We’re debuting a new first-year experience with five innovative courses for 2020-21. All of our courses will give you a chance to connect virtually with your professor and classmates, while providing all course materials and assignments online.
Questions? Contact Dr. Nina Reid-Maroney email@example.com
HISTORY 1800F The People’s Histories (0.5 course)
This course offers a hands-on introduction to the study and the practice of History, using “the People’s histories” as our unifying theme. Taking in a range of topics across time and geographies, the course focuses on histories of ordinary people and seeks to look at the world through the lens of their experience. We find “the People’s History” where ordinary people lived and shaped their own History, from ancient Rome to modern protest movements.
HISTORY 1816F Histories of Violence (0.5 course)
What defines an action as violence? How have these definitions of violence in past societies changed over time? How do we interpret violent acts in the past without either condemning them or acting as passive observers? This course will explore these questions using the historiographical tools from broader political and social histories. Beginning with the broad debates in the histories of violence, we will then examine examples of violence from various historical periods, looking at everyday violence, duels, infanticide, paramilitary violence, warfare, assassination, and terrorism.
HISTORY 1818 Treasure: Objects of Desire in Global History (0.5 course)
This course explores how precious objects such as religious relics, ancient artifacts, luxury goods, and commodities have shaped global history. Using the lens of comparative material culture, students will investigate how diverse cultures have interpreted, competed over, and used objects of desire in religion, diplomacy, trade, war, imperialism, and migration.
HISTORY 1815G Histories of Love (0.5 course)

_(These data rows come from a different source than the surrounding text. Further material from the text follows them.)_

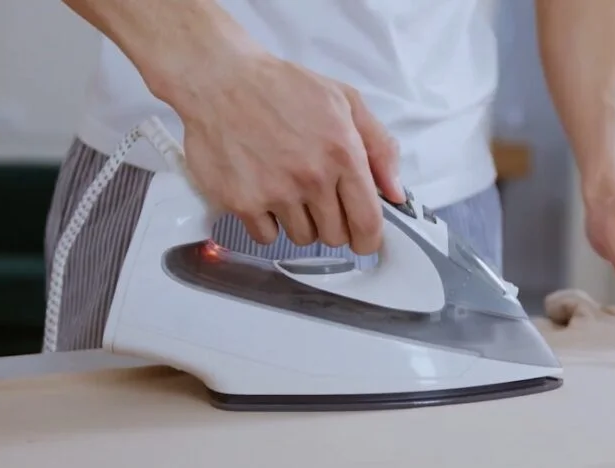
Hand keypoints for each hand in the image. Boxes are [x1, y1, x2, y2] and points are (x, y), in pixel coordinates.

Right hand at [166, 45, 403, 254]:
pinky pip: (266, 237)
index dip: (368, 239)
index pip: (367, 222)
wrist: (218, 80)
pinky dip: (268, 223)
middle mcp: (311, 178)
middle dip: (333, 223)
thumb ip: (379, 146)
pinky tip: (263, 195)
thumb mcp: (343, 101)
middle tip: (319, 199)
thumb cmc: (281, 88)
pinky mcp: (241, 203)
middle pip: (335, 236)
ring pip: (302, 238)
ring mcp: (275, 193)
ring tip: (288, 189)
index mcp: (342, 153)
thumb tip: (396, 193)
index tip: (363, 238)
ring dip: (300, 222)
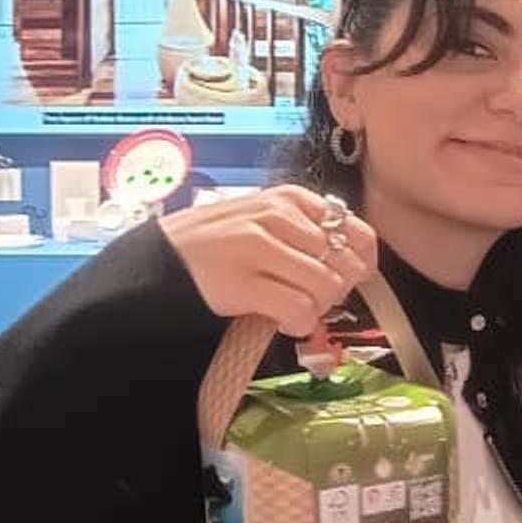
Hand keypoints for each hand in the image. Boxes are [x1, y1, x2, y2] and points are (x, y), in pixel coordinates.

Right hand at [161, 186, 377, 340]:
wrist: (159, 261)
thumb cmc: (218, 243)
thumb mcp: (264, 218)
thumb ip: (306, 229)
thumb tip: (356, 259)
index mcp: (289, 198)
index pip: (357, 230)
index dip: (361, 261)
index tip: (350, 277)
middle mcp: (278, 217)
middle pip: (345, 263)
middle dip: (338, 289)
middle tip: (314, 297)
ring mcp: (259, 248)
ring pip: (326, 287)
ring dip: (316, 309)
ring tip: (292, 308)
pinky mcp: (244, 283)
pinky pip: (299, 311)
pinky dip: (298, 324)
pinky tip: (280, 321)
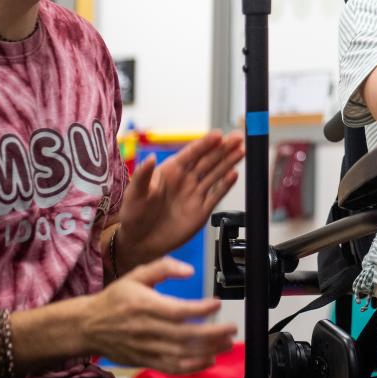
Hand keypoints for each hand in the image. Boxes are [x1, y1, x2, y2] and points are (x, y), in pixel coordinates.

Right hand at [82, 257, 235, 373]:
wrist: (88, 326)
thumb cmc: (115, 299)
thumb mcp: (136, 275)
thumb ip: (163, 267)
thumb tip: (189, 270)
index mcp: (144, 306)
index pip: (177, 311)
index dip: (200, 309)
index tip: (217, 303)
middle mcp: (146, 329)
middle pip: (183, 336)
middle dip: (212, 333)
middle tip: (231, 328)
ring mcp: (146, 348)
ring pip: (180, 354)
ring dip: (207, 350)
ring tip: (226, 343)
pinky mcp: (145, 360)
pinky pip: (171, 368)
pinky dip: (192, 367)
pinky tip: (208, 359)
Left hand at [116, 131, 244, 268]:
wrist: (140, 242)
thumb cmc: (133, 215)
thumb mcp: (135, 194)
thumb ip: (143, 176)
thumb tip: (149, 158)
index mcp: (170, 171)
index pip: (191, 153)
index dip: (205, 144)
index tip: (218, 135)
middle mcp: (186, 179)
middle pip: (208, 160)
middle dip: (223, 148)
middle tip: (238, 137)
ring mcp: (195, 194)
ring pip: (215, 174)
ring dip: (229, 162)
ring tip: (242, 150)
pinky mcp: (201, 210)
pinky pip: (216, 195)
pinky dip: (226, 185)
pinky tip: (234, 174)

What is love? How do we know? How have concepts and expressions of love changed over time? This course will explore these questions using historiographical tools from the broader field of the history of the emotions. Beginning with the debates over how historians can find evidence of emotions in history, the course will examine some of the primary sources associated with the histories of different kinds of love: love letters, films, sentimental jewelry, opinion surveys, folklore, literature, newspapers, political speeches, sermons and medical treatises. Each will reveal an aspect of the history of love, how it was understood by people in the past and how it can be interpreted by historians today.
HISTORY 1817F History in the Headlines (0.5 course)
Knowledge of the past is necessary to understand the political crises of our present. This class will teach you how to curate knowledgeably the flood of news in the modern global media, by asking you to research and assess six historical claims in contemporary headlines.